Of all the lines below, return only those starting with the line holding "left knee: (202, 197, 16)" and going on through the line holding "right hip: (347, 177, 2)", exactly as written.

START Data records

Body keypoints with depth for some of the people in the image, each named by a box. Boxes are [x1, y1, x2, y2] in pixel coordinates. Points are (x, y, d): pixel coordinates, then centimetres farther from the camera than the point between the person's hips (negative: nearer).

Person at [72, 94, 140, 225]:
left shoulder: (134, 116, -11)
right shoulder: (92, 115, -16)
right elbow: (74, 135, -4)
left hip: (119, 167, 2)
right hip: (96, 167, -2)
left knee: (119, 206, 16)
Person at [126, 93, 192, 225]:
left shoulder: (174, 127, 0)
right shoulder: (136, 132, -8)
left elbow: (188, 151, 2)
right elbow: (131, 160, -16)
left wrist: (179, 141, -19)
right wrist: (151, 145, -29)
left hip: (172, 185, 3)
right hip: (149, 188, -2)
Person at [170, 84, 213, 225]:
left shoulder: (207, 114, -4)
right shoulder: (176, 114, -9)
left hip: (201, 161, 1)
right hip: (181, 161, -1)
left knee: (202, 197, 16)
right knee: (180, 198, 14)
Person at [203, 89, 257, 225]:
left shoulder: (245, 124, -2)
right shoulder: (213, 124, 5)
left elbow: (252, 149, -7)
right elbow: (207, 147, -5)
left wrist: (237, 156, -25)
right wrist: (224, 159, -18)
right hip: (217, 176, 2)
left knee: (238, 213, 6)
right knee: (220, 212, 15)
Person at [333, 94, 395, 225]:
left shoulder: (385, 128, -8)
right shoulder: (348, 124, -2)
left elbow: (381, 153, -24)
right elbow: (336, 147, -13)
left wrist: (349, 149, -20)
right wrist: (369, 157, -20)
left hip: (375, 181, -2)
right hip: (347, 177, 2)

END Data records
START Data records

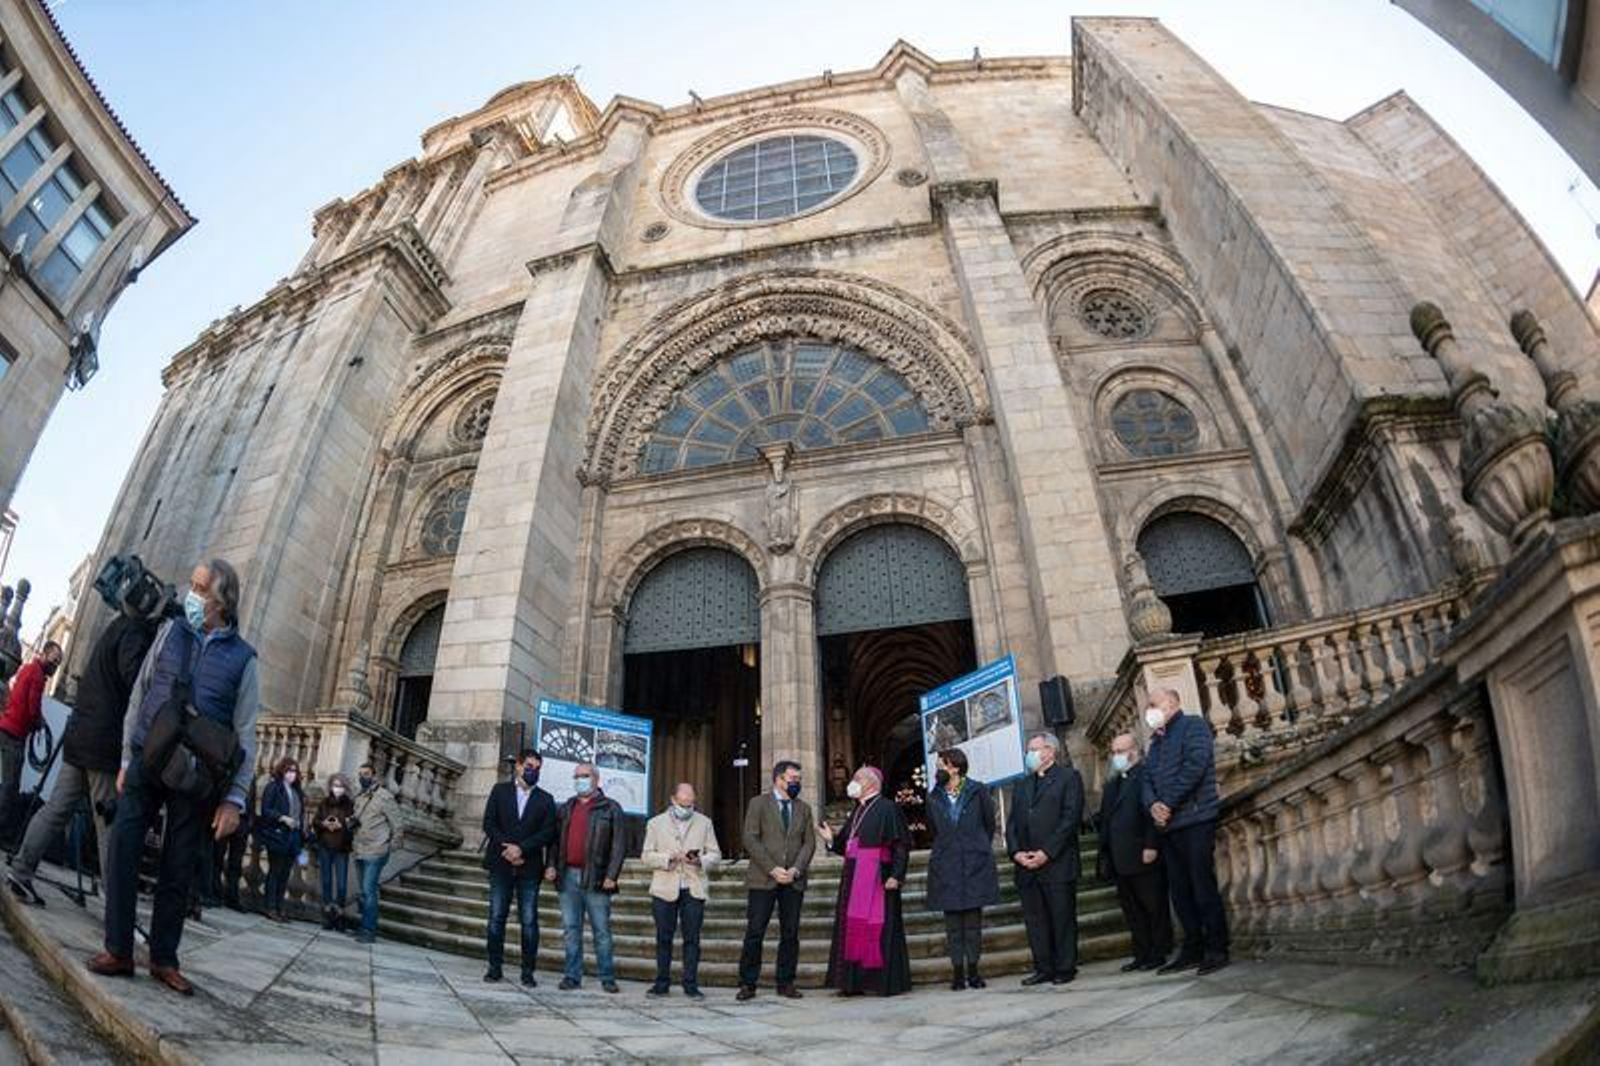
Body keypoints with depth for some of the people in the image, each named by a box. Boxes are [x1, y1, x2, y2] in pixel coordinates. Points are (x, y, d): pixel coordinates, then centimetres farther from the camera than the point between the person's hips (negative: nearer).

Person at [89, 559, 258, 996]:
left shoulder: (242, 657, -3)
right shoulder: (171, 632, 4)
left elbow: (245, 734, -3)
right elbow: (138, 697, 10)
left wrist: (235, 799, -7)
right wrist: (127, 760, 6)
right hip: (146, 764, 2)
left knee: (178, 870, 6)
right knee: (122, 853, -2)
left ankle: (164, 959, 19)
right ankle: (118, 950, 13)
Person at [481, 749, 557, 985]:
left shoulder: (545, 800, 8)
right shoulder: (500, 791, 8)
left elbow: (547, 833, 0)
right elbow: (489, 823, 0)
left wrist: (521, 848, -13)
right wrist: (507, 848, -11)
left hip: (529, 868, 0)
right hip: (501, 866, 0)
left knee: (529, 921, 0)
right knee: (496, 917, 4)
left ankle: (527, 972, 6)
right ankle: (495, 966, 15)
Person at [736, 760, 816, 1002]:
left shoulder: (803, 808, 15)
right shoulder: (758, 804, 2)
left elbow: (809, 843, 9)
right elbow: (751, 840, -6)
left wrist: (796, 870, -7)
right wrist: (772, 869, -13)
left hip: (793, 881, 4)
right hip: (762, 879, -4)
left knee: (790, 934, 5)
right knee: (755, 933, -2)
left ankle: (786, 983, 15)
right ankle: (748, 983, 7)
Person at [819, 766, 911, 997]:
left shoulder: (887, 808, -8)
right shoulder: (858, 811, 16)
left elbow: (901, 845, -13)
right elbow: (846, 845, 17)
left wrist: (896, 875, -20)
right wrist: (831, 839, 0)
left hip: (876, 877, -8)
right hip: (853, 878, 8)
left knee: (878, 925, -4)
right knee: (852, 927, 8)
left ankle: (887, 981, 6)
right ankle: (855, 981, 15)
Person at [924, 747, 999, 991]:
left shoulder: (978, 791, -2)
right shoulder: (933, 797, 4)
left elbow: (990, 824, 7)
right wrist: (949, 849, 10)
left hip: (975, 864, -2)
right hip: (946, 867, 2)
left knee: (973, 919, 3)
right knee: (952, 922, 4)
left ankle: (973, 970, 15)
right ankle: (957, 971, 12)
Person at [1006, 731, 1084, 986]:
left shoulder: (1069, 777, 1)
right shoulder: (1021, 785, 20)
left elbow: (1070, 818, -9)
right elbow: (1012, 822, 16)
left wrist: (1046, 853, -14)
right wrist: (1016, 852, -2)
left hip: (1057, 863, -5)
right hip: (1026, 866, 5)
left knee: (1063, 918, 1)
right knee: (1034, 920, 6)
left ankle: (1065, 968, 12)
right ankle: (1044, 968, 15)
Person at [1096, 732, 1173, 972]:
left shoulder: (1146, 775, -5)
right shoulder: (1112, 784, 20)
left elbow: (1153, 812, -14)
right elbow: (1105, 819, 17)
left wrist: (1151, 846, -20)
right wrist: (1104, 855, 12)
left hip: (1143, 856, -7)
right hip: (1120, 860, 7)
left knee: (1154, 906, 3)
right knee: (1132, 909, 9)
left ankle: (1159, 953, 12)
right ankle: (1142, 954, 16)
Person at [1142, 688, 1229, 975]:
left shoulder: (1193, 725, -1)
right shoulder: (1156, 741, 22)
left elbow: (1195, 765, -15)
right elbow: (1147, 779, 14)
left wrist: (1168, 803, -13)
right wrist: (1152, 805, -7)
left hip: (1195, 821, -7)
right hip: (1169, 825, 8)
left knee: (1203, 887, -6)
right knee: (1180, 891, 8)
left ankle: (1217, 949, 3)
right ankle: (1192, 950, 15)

END Data records

◆ Answer space
left knee: (202, 197, 16)
right knee: (180, 198, 14)
Person at [203, 89, 257, 225]:
left shoulder: (245, 124, -2)
right shoulder: (213, 124, 5)
left elbow: (252, 149, -7)
right elbow: (207, 147, -5)
left wrist: (237, 156, -25)
right wrist: (224, 159, -18)
right hip: (217, 176, 2)
left knee: (238, 213, 6)
right knee: (220, 212, 15)
Person at [333, 94, 395, 225]:
left shoulder: (385, 128, -8)
right shoulder: (348, 124, -2)
left elbow: (381, 153, -24)
right elbow: (336, 147, -13)
left wrist: (349, 149, -20)
right wrist: (369, 157, -20)
left hip: (375, 181, -2)
right hip: (347, 177, 2)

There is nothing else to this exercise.